New Jersey governor says will freeze tolls after saying he'd revive 'monetization' on smaller scale
Posted on Sat, 2009-10-31
Toll Road News

A close political race for state governor in New Jersey, and accusations that incumbent Gov Jon Corzine was reviving his 2006 plan for monetization of the Turnpike produced a commitment to freeze tolls during his next term. "No toll increases, no leasing of the turnpike...Off the table. Not happening, period." That's how Gov Corzine spoke today after tolls became a furore that he judged threatened his re-election.

Gov Corzine, Democrat, is in a close political race with Republican Chris Christie. He was quoted in the New York Times Thursday as saying his previous plan for 'monetizing' the Turnpike based on increases of as much as 800% in toll rates by 2022 was  “too big, too fast, at the wrong time."

The size of toll increases was unacceptable, Corzine said, because of the developing recession.

"Maybe we just need to scale it back..."

But, as reported yesterday by the NY Times, he said "the idea worked” and he added: "So maybe we just need to scale it back.”

In 2008 Corzine said he was abandoning the monetization plan. He couldn't get legislative support. However toll rates were increased by 40% with a commitment then to another 40% increase in 2012.

Corzine had floated mini-monetization before

Gannett's state reporter Michael Symons writes that in a debate at William Paterson University Oct 16 Corzine said:

"There's no question that the plan that I laid down (for monetization of the Turnpike) was too much, too fast for the circumstances, particularly within the context of a recession that we took on.

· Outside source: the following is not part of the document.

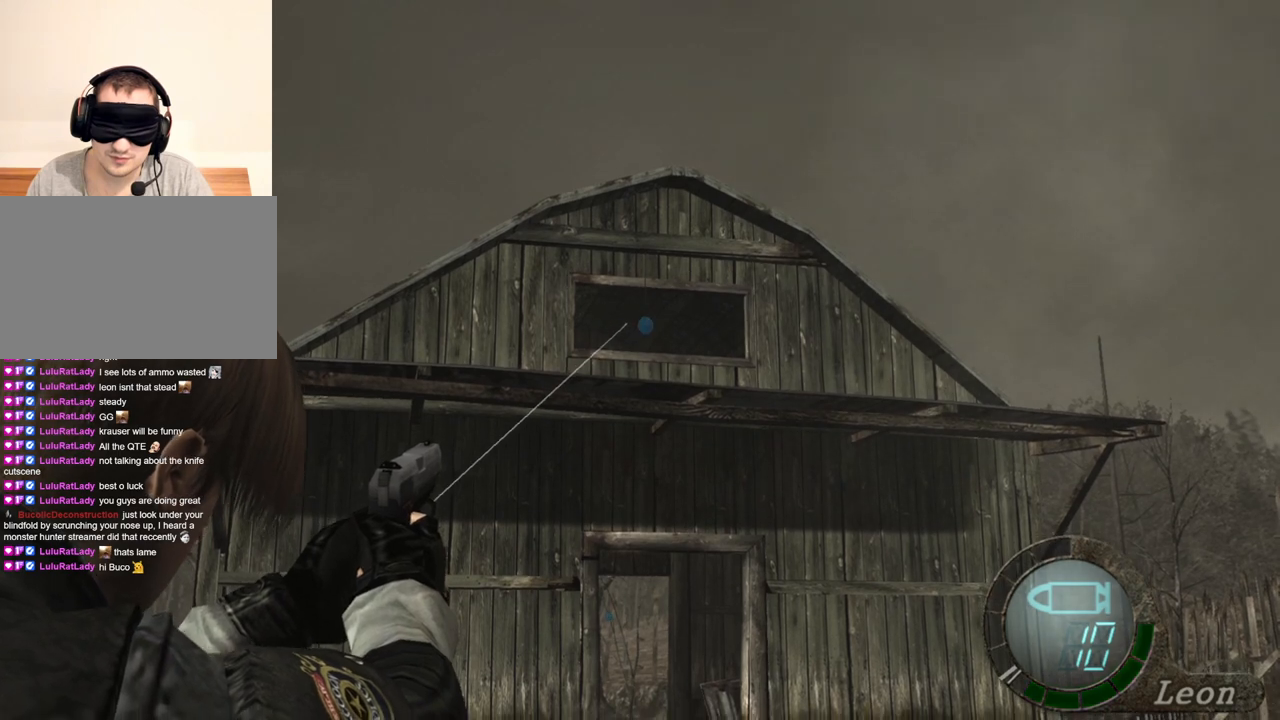
{"keys": [], "mouse": ["right"], "events": []}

"But the problems that underlie what we were attempting to accomplish — pay down debt by a half, make sure that we had the resources to be able to fund quality transportation system and to make sure that we provided for open space — was what we had the conversation with the public about."

"We still have to fix those problems. Unattractive alternatives are fundamental to how you will be able to do that. But we need to make sure that we're moving forward and address that."

"New York Times got it wrong"

Today Corzine said the New York Times "got it wrong."

He said he was talking about how "we may raise money out of our reststops on properties that surround the turnpike."
COMMENT: There is no serious extra money in rest stops or land along the New Jersey Turnpike.

Rest stops are already contracted as concessions having been auctioned to the highest bidder.The Turnpike needs more land for widening, and any land it has to sell is low value because of utility easements, traffic noise and difficulties of access.

Most toll authorities periodically look at what land they can sell, and what extra income they can get from non-toll activities in order to avoid unpopular toll increases. There's usually not much there.

Accusing the New York Times of misreporting him is a classic case of shooting the messenger. They appear to have reported him quite accurately. However what he had said suddenly became a political liability, so he needed to "unsay" it by denouncing their quite accurate reporting.